Todo esse emaranhado de temas, ainda assim, pode ser, digamos, descartado pelo espectador que queira apenas apreciar uma boa trama de investigação – Johnson se sai bem em sua homenagem a contos clássicos de detetives – como disse antes, a escritora Agatha Christie é uma base que o diretor se apropria durante quase que o tempo todo – o desenvolvimento dos personagens e os caminhos da trama são do mesmo estilo – inclusive, obviamente, até mesmo as reviravoltas – já no fim do primeiro ato, a trama já toma um novo rumo, mesmo que o final não seja assim tão surpreendente – explorando mais as hipóteses divertidas e até irônicas que o Benoit Blanc de Daniel Craig compõe – alias, é uma grata surpresa ver o atual James Bond fazendo uma criação de personagem que fica longe do agente secreto britânico – lembrando muito tanto o Sherlock Holmes de Doyle ou o Hercule Poirot de Christie, Blanc é um condutor de trama bastante simpático e inteligente – com pontuais comentários divertidos.
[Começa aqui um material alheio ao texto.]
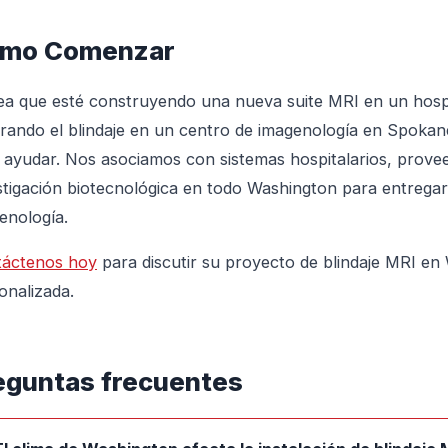
mo Comenzar
ea que esté construyendo una nueva suite MRI en un hospit
rando el blindaje en un centro de imagenología en Spokane,
 ayudar. Nos asociamos con sistemas hospitalarios, provee
stigación biotecnológica en todo Washington para entregar 
enología.
áctenos hoy
para discutir su proyecto de blindaje MRI en
onalizada.
eguntas frecuentes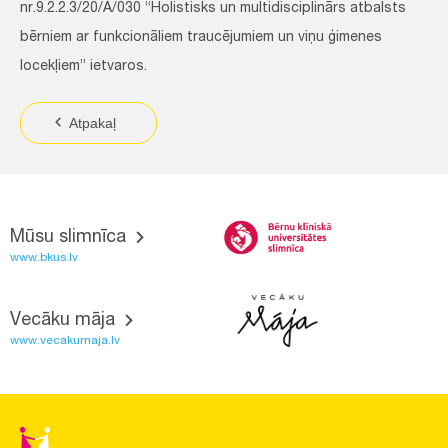
nr.9.2.2.3/20/A/030 “Holistisks un multidisciplinārs atbalsts
bērniem ar funkcionāliem traucējumiem un viņu ģimenes
locekļiem” ietvaros.
Atpakaļ
Mūsu slimnīca
www.bkus.lv
Vecāku māja
www.vecakumaja.lv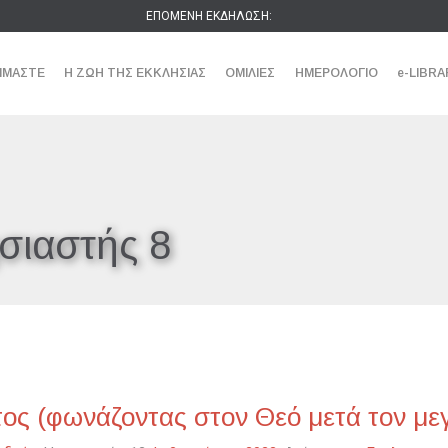
ΕΠΟΜΕΝΗ ΕΚΔΗΛΩΣΗ:
ΕΙΜΑΣΤΕ
Η ΖΩΗ ΤΗΣ ΕΚΚΛΗΣΙΑΣ
ΟΜΙΛΙΕΣ
ΗΜΕΡΟΛΟΓΙΟ
e-LIBRA
σιαστής 8
ος (φωνάζοντας στον Θεό μετά τον με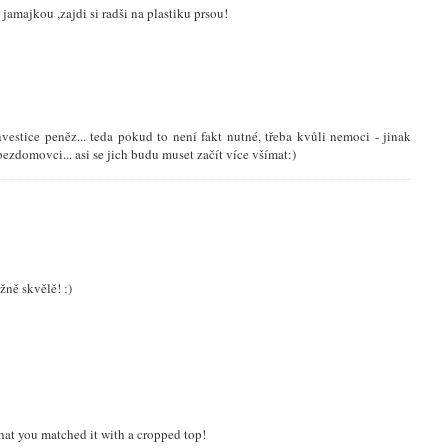
amajkou ,zajdi si radši na plastiku prsou!
nvestice peněz... teda pokud to není fakt nutné, třeba kvůli nemoci - jinak
bezdomovci... asi se jich budu muset začít více všímat:)
ně skvělě! :)
hat you matched it with a cropped top!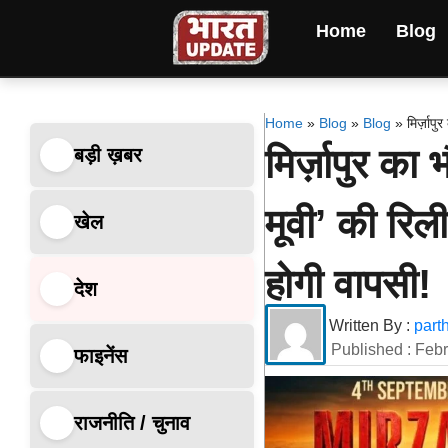
Home
Blog
Home
»
Blog
»
Blog
»
मिर्ज़ाप
मिर्ज़ापुर का 
बड़ी ख़बर
मूवी’ की रिल
खेल
होगी वापसी!
देश
Written By :
part
Published :
Febr
फाइनेंस
राजनीति / चुनाव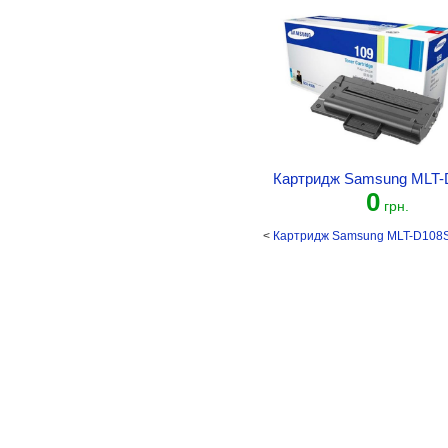
Картридж Samsung MLT-
0
грн.
<
Картридж Samsung MLT-D108S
Se apoiando ainda em uma narrativa que consegue ser bastante ágil, mesmo que diante de muitos momentos dialogados (e talvez eu deva dizer que apenas um ou outro soam arrastados, mas nada grave), Entre Facas e Segredos é uma prova do talento de Rian Johnson, mostrando o potencial do diretor em conseguir fazer uma trama de detetive clássica moldada em elementos da nossa atualidade – algo que se fecha, como um ciclo muito bem pensado, com a última cena do filme – representando bem a posição justa do cineasta com os temas que ele aborda, além, é claro, da criação de personagens interessantes e verdadeiros.